### Activity
Report back each line of the data that contains the word "Corporate".

• • •

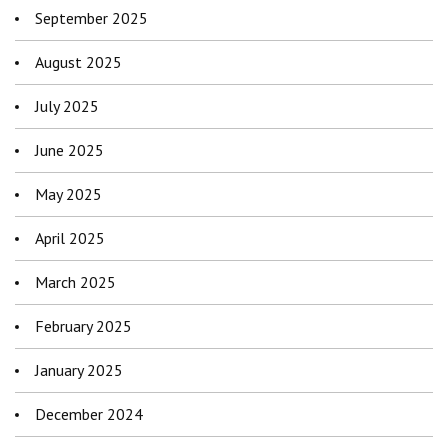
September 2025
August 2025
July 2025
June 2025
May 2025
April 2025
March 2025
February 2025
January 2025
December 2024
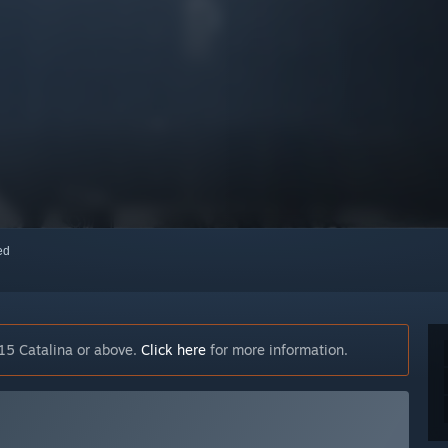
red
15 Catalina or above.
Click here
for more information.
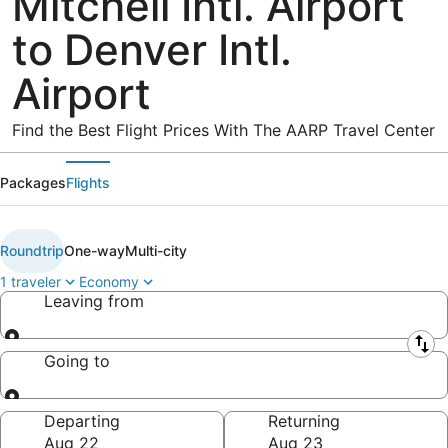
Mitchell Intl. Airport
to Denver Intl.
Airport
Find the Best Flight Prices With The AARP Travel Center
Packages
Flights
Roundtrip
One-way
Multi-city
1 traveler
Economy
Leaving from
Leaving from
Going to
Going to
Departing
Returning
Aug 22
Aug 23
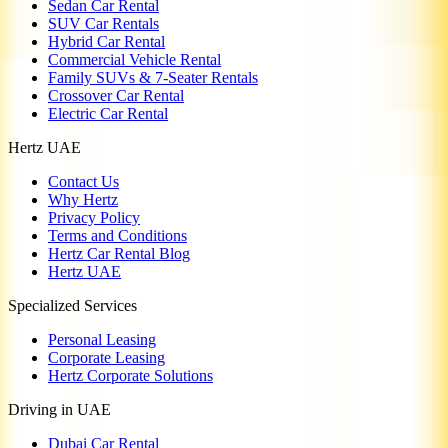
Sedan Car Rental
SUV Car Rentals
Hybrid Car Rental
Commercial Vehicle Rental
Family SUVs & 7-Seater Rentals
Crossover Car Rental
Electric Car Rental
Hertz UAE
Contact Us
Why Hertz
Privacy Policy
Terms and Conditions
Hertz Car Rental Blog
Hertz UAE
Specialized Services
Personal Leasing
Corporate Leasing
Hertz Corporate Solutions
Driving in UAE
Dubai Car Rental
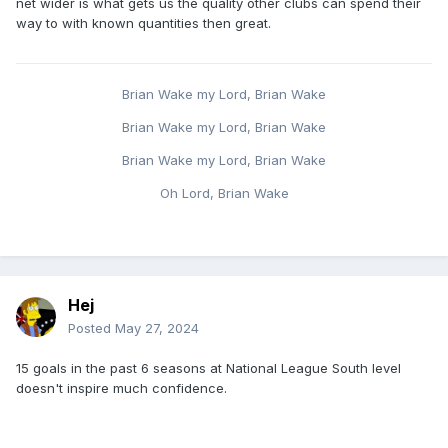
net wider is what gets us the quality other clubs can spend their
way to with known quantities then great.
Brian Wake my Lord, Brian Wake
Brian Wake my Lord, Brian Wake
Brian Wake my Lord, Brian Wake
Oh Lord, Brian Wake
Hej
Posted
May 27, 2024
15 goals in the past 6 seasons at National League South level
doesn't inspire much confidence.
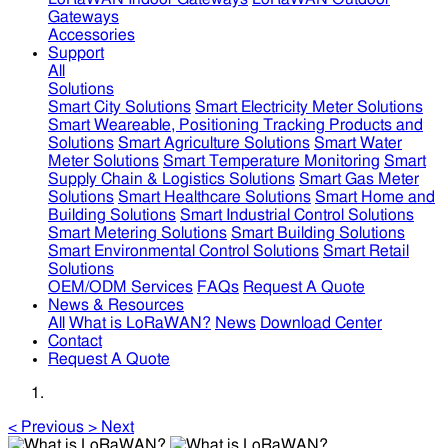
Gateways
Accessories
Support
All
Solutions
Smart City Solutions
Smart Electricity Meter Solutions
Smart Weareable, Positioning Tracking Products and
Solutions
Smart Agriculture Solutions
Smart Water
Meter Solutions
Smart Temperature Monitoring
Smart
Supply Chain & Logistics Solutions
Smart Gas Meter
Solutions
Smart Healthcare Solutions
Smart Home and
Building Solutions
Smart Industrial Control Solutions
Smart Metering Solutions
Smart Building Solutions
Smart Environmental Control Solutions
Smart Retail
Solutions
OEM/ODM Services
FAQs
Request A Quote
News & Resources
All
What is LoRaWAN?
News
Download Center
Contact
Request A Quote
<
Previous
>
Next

• • •

### Task answer
Corporate Leasing
Hertz Corporate Solutions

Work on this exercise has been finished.